- _Supplied text_:
US president Donald Trump has suggested he would return to rallies this weekend (via REUTERS)
US president Donald Trump has suggested he would return to rallies this weekend (via REUTERS)

After likely contracting Covid-19 from a "super-spreader" event at the White House, Donald Trump will mark his first public engagement on Saturday by holding… another event at the White House.

It comes after the president returned to the virtual campaign trail on Friday with a two-hour online rally with radio host Rush Limbaugh, ahead of a planned "televised evaluation" on Tucker Carlson's evening Fox News broadcast.

The two-hour love-fest with Limbaugh saw the president drop the F-bomb, call his experimental Covid treatment a "cure", and claim Nancy Pelosi was trying to oust Joe Biden with a 25th amendment play.

Trump's theory on Pelosi ousting Biden came after the House speaker announced a bill to create a new oversight commission, which would use the 25th amendment to remove the commander in chief form office if determined to be lacking the physical or mental capacity.

While it wouldn't apply to Trump before the election, it would apply to whoever wins the next term.

Trump believes he is at full capacity after his doctors gave the all-clear to return from Covid treatment from Saturday - giving him 24 days on the campaign trail until the election.

The president was set to give an in-person interview and undergo a “televised medical evaluation” on Tucker Carlson's Fox News show on Friday night, with a larger in-person rally to be held in Florida on Monday.

The second presidential debate, meanwhile, was officially cancelled after the format was changed to a virtual townhall. In a late radio interview, Trump said the debate commission was a "crooked" deal and that the moderator was a "never Trumper".

He was referencing C-SPAN's Steve Scully, who had faced allegations of bias for interning with Joe Biden decades ago and posing with him in friendly photos while socializing in 2016, when he also tweeted "No, not Trump, not ever" when sharing a news article.

- _Supplied records_:
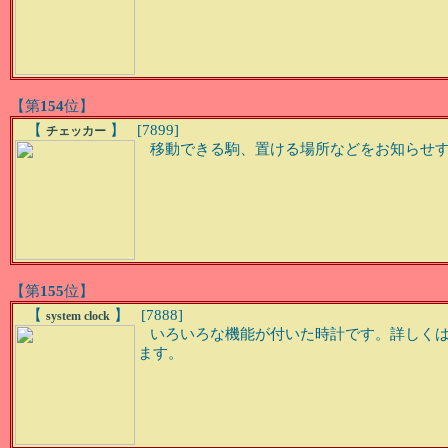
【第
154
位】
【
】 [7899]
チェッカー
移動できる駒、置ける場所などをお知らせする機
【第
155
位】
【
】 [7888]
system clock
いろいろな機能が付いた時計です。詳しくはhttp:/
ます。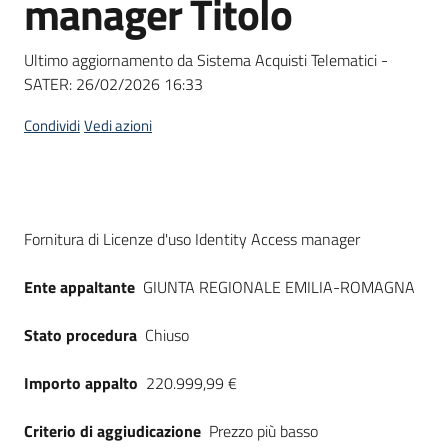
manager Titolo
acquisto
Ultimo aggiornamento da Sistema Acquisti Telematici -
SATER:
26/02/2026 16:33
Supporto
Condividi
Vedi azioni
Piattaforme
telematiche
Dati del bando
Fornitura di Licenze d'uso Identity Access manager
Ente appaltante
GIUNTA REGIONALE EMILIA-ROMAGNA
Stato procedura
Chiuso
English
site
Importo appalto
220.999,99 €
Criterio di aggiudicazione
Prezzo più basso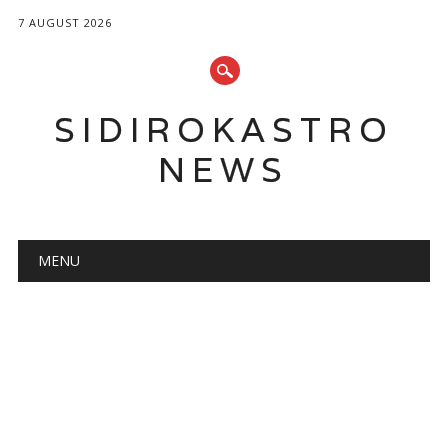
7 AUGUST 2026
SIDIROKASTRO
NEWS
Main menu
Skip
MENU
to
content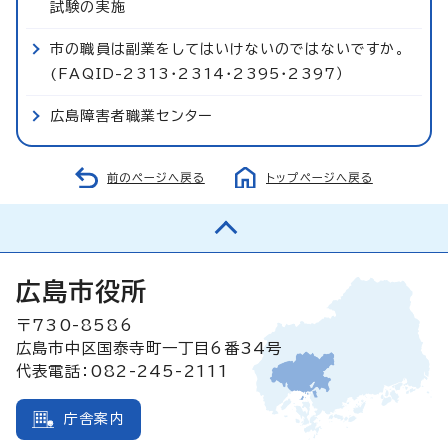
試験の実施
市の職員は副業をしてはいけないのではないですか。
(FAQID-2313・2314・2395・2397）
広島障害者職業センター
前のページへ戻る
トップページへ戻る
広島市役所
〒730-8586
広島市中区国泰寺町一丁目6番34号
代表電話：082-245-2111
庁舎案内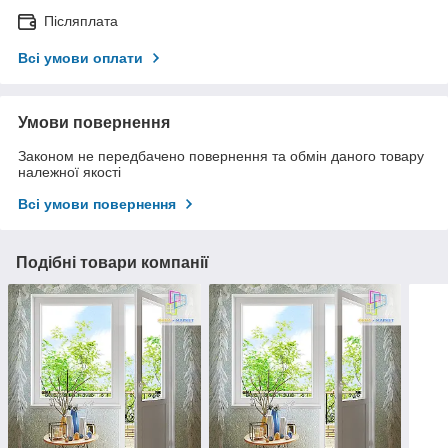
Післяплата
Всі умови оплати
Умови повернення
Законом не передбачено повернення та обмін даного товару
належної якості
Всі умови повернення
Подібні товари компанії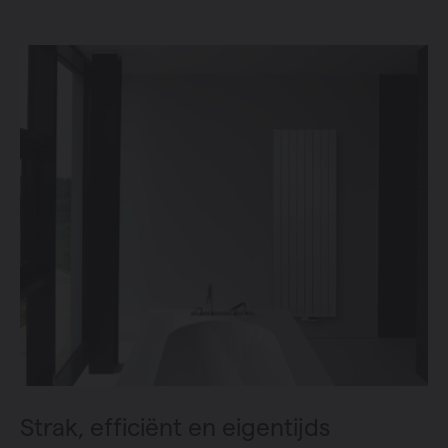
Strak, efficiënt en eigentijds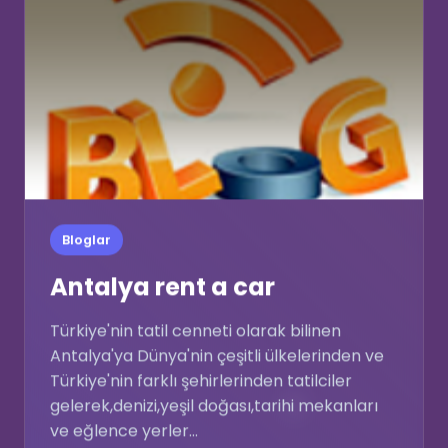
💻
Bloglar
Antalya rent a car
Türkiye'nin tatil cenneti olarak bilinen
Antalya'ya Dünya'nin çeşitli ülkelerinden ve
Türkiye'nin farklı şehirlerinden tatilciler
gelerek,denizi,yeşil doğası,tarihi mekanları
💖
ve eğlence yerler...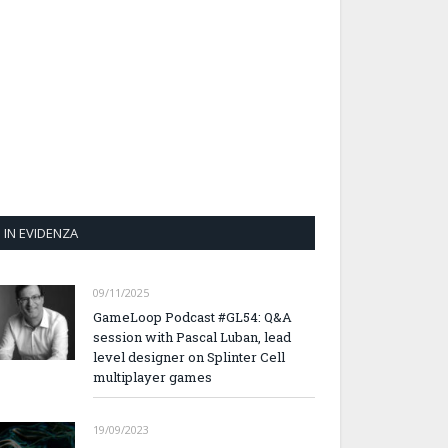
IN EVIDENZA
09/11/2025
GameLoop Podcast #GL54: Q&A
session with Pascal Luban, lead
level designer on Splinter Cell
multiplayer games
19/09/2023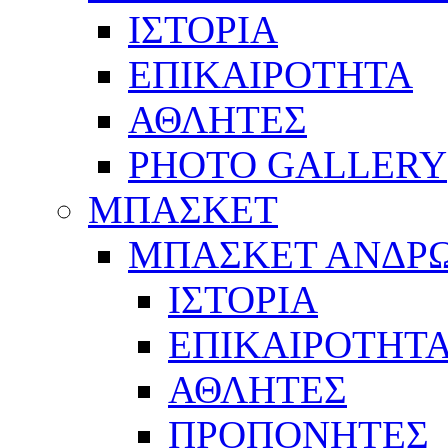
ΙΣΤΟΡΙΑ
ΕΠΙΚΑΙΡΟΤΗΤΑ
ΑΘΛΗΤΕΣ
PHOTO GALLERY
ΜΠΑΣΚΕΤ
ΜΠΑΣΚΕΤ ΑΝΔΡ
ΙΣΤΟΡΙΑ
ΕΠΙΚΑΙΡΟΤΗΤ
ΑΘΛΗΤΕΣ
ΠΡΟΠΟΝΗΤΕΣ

- _List of tasks_:
1 > According to the article on Trump's return after Covid, why had Steve Scully faced allegations of bias?
2 > In the article on Trump's return after Covid, write out the passage from "After likely contracting" up to and including "Fox News broadcast.", swapping "online rally" for "virtual event".

- _Responses by item number_:
1 > He faced allegations of bias for interning with Joe Biden decades ago and for posing with him in friendly photos while socializing in 2016. That same year he also tweeted "No, not Trump, not ever" when sharing a news article.

2 >
After likely contracting Covid-19 from a "super-spreader" event at the White House, Donald Trump will mark his first public engagement on Saturday by holding… another event at the White House.

It comes after the president returned to the virtual campaign trail on Friday with a two-hour virtual event with radio host Rush Limbaugh, ahead of a planned "televised evaluation" on Tucker Carlson's evening Fox News broadcast.